В июне «Невинное упражнение» прекратило свое существование. Первый опыт издательской и журналистской деятельности Дашковой был прерван. Без запрещения со стороны правительства, без выражения малейшего неудовольствия собственно журналом. Однако обстоятельства явно сложились против издателей. Редактор уезжал в Петербург (еще в мае Екатерине Романовне удалось устроить Богдановича переводчиком в штат своего дяди генерала Петра Панина). Меценатка оставалась в Москве, в опале. Но главное – основной читатель тоже покидал Первопрестольную вместе с двором. Узость круга образованной публики диктовала свои законы.
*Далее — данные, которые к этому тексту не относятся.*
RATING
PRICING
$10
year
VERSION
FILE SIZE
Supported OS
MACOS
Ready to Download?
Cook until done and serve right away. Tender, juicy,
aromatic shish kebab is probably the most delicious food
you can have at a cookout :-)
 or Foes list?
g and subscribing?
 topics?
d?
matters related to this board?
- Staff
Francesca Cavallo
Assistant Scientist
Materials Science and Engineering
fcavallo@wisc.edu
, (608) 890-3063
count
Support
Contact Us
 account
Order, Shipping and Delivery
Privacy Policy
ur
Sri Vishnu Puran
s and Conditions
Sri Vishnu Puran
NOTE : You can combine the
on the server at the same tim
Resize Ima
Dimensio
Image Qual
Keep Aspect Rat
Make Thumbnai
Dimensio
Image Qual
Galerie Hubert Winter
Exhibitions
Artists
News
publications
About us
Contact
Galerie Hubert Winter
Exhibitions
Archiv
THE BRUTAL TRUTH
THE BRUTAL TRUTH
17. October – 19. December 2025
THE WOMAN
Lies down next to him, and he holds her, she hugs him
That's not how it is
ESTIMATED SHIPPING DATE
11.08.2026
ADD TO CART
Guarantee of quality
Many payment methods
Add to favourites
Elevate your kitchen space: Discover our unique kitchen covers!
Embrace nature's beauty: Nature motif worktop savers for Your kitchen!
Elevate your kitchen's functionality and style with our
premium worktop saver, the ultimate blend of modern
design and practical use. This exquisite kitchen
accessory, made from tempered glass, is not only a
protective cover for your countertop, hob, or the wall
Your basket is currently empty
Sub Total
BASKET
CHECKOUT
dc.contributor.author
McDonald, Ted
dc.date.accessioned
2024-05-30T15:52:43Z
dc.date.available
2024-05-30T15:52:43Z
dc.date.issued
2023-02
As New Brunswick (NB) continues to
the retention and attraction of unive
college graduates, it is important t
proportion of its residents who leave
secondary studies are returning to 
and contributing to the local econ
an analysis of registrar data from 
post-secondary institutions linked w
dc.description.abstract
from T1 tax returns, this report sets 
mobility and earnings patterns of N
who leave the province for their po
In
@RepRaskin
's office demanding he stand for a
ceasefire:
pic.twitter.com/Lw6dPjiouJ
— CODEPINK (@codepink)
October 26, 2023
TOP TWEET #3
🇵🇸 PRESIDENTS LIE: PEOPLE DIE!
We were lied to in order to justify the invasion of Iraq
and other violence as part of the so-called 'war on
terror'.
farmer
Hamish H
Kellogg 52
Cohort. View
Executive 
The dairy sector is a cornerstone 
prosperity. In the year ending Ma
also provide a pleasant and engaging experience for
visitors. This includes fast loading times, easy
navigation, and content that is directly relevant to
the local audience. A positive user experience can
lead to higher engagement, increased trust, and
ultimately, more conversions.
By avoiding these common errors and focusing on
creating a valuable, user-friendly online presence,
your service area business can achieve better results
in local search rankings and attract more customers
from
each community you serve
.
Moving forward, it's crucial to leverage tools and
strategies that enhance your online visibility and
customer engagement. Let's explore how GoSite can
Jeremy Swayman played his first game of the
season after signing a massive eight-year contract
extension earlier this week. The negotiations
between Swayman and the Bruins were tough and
Экземпляров издавалось всего двести, и они полностью поглощались придворной, чиновной и университетской средой, также весьма небольшой.
Прощаясь от имени издателей с публикой, Дашкова писала: «Мы радуемся успехам нашего намерения, но более сожалеем, что далее полугода трудами нашими жертвовать вам не можем; и с чувствительной прискорбностью лишаемся собственного своего утешения». Здесь таился туманный намек, в стиле «вреден север для меня». Он охотно расшифровывается исследователями в рамках устойчивой запретительной традиции{501}.
Но намекать, в сущности, было не на что. Крутых мер к княгине не применялось. Технически продолжать журнал в описанных условиях не имело смысла. Однако сам факт опалы запирал уста и налагал на пишущего печать отверженности. Перед нами случай самоограничения (что-то вроде внутренней цензуры), которому человек пера подвергал себя, исходя из личных страхов и атмосферы, царившей в обществе, а не из прямого давления властей. Достаточно намека, косого взгляда, переданного через третьи руки отзыва, и непримиримый Катон-республиканец становится «кротким, как ягненок».
Быстрота, с которой княгиня перешла от оскорбительных для императрицы публикаций к внешней покорности, характеризует не только личность Дашковой, но и время, среду, условность границ, в которых формировался аристократический либерализм.